Bürgerkrieg02.04.09 16:49
BÜRGERKRIEG
Mir geht es sehr schlecht, ich zittere am ganzen Körper, elend und Übelkeit, aber noch keine Schweißausbrüche. Erster Gedanke ist: Jetzt hast du dir wieder eine Malaria eingefangen.

Malaria, die Geißel Afrikas, ich kenne sie schon. Trotz einer guten Profilaxe haben meine Frau und ich daran gelitten und wissen, was das bedeutet.
Nur die Gliederschmerzen fehlen noch, dann wäre ich sicher.

Auf der Wache, in der Bevölkerung, rumort es, die Menschen sind verzweifelt, die Inflationsrate ist ungeheuer und die Bevölkerung weiß nicht mehr, wie sie satt werden soll.

Ein Sack Mais, das Grundnahrungsmittel, verschlingt jetzt fast einen Monatslohn eines Feuerwehrmannes, der so etwa 100 Euro verdient.
Zum Vergleich: alle Waren wie zum Beispiel Schuhe und Kleider, die aus Südafrika eingeführt werden, kosten so in etwa das Gleiche wie in Deutschland.

Das kann sich einfach keiner noch leisten. Auch auf mich werden schon neidische Blicke geworfen, leichtsinnigerweise habe ich einmal, - und dann NIE wieder! erzählt, was ich verdiene.

Es herrscht Hungersnot, wieder einmal, die politische Lage ist sehr instabil und die damaligen G 5 Länder, die Länder, die in der Welt die Wirtschaft bestimmen, haben beschlossen, Malawi die wirtschaftliche Hilfe zu versagen, bis es „zur Demokratie findet!“

Malawi ist zu dieser Zeit, Mai 1992, ein Ein-Parteien-Staat unter der Führung des alten Präsidenten „Kamuzo“ Hastings Banda, der sein Land mit eiserner Faust regiert, aber unbestritten versucht, Ordnung und Sicherheit und andere Tugenden aufrecht zu halten.

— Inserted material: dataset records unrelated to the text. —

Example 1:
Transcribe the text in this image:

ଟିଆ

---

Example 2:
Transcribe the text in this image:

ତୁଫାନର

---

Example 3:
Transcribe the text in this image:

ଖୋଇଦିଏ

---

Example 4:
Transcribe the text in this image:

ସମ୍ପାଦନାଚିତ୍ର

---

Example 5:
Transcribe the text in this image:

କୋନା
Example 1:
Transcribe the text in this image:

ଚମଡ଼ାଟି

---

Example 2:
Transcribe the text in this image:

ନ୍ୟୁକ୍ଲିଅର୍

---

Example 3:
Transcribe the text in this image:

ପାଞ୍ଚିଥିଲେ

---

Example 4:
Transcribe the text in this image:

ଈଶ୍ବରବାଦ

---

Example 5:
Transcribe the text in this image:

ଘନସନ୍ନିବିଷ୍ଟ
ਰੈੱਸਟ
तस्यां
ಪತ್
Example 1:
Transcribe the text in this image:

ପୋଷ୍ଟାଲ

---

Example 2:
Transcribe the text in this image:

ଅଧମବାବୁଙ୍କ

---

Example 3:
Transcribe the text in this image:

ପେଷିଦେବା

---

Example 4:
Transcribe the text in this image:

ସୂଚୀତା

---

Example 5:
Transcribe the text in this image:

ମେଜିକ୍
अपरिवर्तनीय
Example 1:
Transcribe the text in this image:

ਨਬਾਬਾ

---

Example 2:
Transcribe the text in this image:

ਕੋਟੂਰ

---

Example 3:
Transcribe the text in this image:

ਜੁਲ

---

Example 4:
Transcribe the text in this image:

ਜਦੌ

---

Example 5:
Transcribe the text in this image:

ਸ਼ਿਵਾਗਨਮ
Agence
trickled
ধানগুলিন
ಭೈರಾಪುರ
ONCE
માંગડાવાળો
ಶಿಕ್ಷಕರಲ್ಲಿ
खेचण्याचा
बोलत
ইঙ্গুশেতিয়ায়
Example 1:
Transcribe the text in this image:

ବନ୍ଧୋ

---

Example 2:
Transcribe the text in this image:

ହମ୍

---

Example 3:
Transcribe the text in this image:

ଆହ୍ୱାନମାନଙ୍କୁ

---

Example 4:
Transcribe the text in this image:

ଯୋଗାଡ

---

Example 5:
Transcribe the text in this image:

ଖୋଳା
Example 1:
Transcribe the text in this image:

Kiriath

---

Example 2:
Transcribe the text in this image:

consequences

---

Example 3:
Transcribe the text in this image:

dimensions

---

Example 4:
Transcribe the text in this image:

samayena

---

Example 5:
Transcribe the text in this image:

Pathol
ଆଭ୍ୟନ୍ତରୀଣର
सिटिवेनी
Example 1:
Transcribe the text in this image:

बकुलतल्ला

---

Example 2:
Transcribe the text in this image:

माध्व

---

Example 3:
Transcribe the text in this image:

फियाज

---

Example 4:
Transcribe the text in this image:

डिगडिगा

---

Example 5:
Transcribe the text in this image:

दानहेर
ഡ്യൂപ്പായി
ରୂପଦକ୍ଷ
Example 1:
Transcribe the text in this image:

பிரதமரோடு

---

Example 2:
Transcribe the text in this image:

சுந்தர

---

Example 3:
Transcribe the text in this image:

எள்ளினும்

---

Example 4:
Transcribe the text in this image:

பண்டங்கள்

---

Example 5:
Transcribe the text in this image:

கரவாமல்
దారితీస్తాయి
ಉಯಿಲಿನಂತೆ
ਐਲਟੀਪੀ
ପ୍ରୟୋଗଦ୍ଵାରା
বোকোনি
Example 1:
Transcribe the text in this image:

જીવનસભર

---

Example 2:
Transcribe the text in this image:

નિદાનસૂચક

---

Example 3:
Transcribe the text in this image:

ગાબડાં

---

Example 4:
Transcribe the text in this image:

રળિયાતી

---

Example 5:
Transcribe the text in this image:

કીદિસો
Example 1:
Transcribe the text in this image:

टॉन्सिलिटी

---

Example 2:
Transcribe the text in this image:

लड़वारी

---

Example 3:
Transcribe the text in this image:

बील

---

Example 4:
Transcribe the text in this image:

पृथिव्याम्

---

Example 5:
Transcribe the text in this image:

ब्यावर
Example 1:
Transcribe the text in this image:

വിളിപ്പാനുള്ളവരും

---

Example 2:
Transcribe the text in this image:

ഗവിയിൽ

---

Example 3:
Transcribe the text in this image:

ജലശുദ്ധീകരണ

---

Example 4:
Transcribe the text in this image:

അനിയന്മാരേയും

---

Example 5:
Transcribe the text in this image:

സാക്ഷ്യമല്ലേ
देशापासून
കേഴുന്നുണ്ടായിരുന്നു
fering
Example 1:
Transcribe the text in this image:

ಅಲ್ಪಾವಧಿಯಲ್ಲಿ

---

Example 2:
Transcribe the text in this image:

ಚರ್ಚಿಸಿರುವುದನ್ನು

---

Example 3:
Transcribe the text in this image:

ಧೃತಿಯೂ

Er gehört keineswegs zu den üblen Patronen, die nur an sich dachten, seine Leistungen auf zum Beispiel dem Gesundheitssektor, der Befreiung der Frauen und dem Bildungswesen werden anerkannt, aber: Es gibt keine politische Freiheit.

Angeblich sollen Oppositionelle auf sehr geheimnisvolle Weise um das Leben gekommen sein. Selbst unbestritten segensreiche Dinge wie die Anweisung, dass jeder Familienvater einen eigenen Garten haben und diesen auch bestellen muss werden ihm als Bevormundung angelastet, obschon da durch so manche Familie überhaupt erst überleben kann.

Neben ihm fungiert als Beraterin die State Hostess „Mama“ Kadzamira, eine Frau von ungeheurem Charisma, sowie ihr Onkel John Tembo, der auch heute noch einen mehr als üblen Ruf genießt. Nach meiner Kenntnis ist er es, gegen den sich der Haupthass richtete. Ihm traute man schon zu, Gegner an die Krokodile verfüttert zu haben.

Die im Exil lebenden Gewerkschaftler sind zum Teil heimlich zurück gekehrt und werden verhaftet.

Nun ist es mit der Demokratie in Afrika so eine Sache und bevor wir da werten, sollten wir uns besser erinnern, wie schwere Zeiten wir erleben mussten, bevor wir demokratische Spielregeln gelernt haben, und auch daran zweifele ich heute noch immer und immer wieder.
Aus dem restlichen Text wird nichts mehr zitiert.